All these insights are applied to four case studies (four contemporary novels; Moonglow by Michael Chabon, A Visit From the Goon Squad by Jennifer Egan, The Answers by Catherine Lacey and The Female Persuasion by Meg Wolitzer), followed by a fifth one (Dave Eggers’s The Circle, an example showing the logical decision of an author rejecting the digital epitext to accompany, market, promote, sell, etc., an anti-technological dystopia), which complements and nuances the general analysis of the digital epitext. Pignagnoli is a good reader, a good writer, a good teacher, and she is smart enough not to overestimate the importance of her subject. After all, much of the digital epitextual conversation between author and reader is not always highly sustainable (to put it more bluntly: it simply vanishes or becomes unretrievable after a more or less short time-span, and while it is online the sheer quantity of messages may make it totally uncontrollable for ordinary readers) and its effects, although often highly relevant, are less easy to master and streamline than what it is possible to do within the text itself, and we know how difficult it can be even in the “narrow” context of the mere narrative.

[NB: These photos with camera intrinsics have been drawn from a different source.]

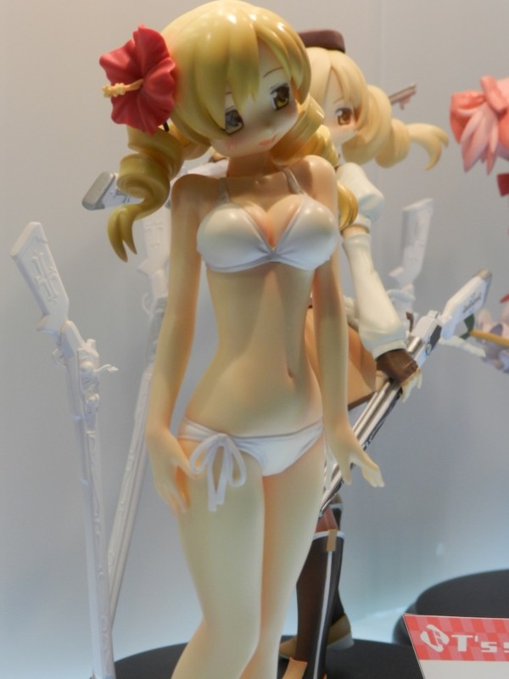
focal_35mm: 100
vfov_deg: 19.6
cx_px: 254
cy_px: 340
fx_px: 1961
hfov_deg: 14.8
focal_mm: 17.7
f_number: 4.6
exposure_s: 1/30
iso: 400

However, Pignagnoli is surely right in claiming that the digital epitext is here to stay and that it is no longer possible to make a rhetorical analysis of a narrative text without including it. One might even say that in the post-postmodernist age, the link between text and epitext is much stronger than in the modernist and post-modernist predigital periods.

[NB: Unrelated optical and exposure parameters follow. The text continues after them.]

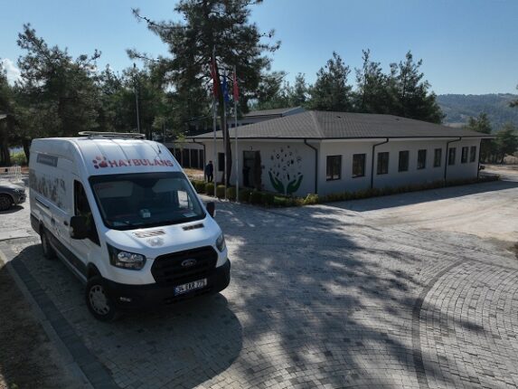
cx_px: 259
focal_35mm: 24
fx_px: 359
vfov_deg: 56.8
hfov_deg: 71.6
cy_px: 194
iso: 150
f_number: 2.8
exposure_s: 1/5000
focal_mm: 12.29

There may be a last question that the author never raises herself, for this is clearly not the topic of her study but which readers of fiction will inevitably ask: What is the properly literary value of these epitexts? Some readers may even start asking questions on the literary value of the texts themselves when they seem to be in such a crucial need of digital epitexts? For Pignagnoli and perhaps more generally for critics of post-postmodernist fiction, these questions may not be the right ones, given the fact that they are at odds with what has become the new dominant (earnestness, sincerity, empathy, etc.). Post-postmodernism is clearly about other values than those of the intrinsic literary quality of a work (and perhaps similar remarks could be made on other types of art as well). Yet not all readers automatically share this framing. Nobody is obliged to stick to the new dominant, even when reading a definitely post-postmodernist work. And the input of the digital epitext does not automatically “save” a work that in some regards is very conventional, almost pre-modernist, as some nasty readers may think of the novels under scrutiny. In what I hope will never be called post-post-postmodernist fiction, questions like these may however return with a vengeance.